The unarmed soldier had been guarding the National War Memorial. The alleged killer moved up behind him and shot the young father.

The first shots, of course, prompted people on the street to think they really were not bullets – blanks for a movie set, a drill maybe. But the minute they saw the shooter and heard someone call 911, people knew the body lying on the ground had been hit by real bullets.

Humanity filled their hearts. They did not run for safety. They ran to the fallen man. They worked as a team with a veteran nurse telling them how to do CPR and check his pulse. A nurse and a corporal stanched the wounds. Police and ambulance were called.

Lawyer Barbara Winters knelt by the dying soldier's head and whispered in his ear. "Your family loves you. You are loved. You are a brave man," she said.

Firefighters and rescue workers carry fatally injured fire chaplain Franciscan Fr. Mychal Judge from the wreckage of the World Trade Center in this Sept. 11, 2001, file photo.
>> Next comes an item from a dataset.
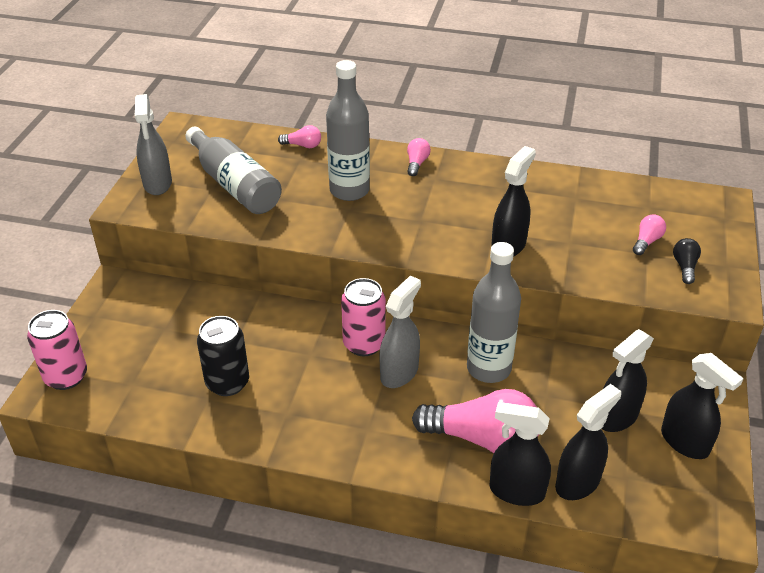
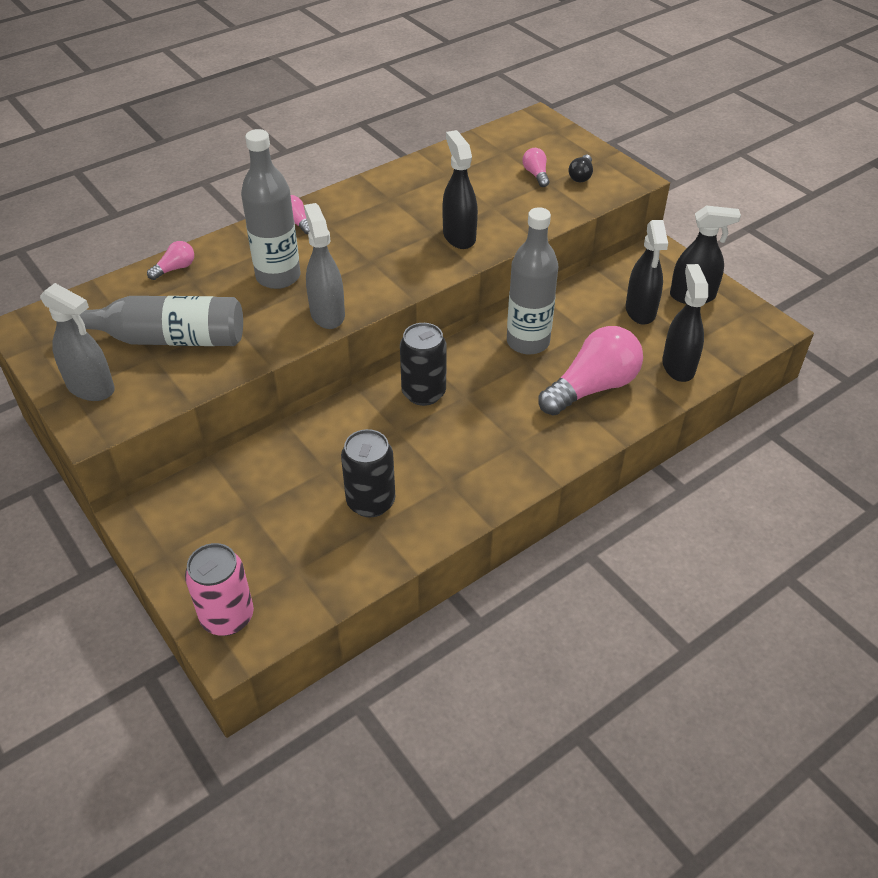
camera: 50 degrees left, 5 degrees up
pink can [341,278,386,356] -> black can [400,323,447,406]
grey spray bottle [380,276,421,388] -> grey spray bottle moved to [304,203,345,329]
black spray bottle [490,402,551,506] -> none
black light bulb [673,238,701,284] -> black light bulb turned 120 degrees counterclockwise [569,155,593,182]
Firefighters and rescue workers carry fatally injured fire chaplain Franciscan Fr. Mychal Judge from the wreckage of the World Trade Center in this Sept. 11, 2001, file photo.

If there were ever words to comfort someone as they made their way to heaven, those were the ones.

But here is the crunch. Common sense says if there is danger, you hotfoot it the other way. These people did not.

Stories like this always hit the media. Often as not, the rescuer replies, "But anyone would have done it." How lovely if that were true. Too often people turn away when their fellow man or animal is in need. Why? Only they know.

Psychologists recently discovered there is a gene that prompts people to care for others, putting their own comfort – maybe even their own lives – in danger so they can help another.

When I first heard of the people running to help the fallen Cirillo, my mind flashed to Father Mychal Judge. It was when terrorists flew jetliners into the World Trade Centre. A friend ran to find the Franciscan friar. Immediately Judge dressed and ran towards the towers.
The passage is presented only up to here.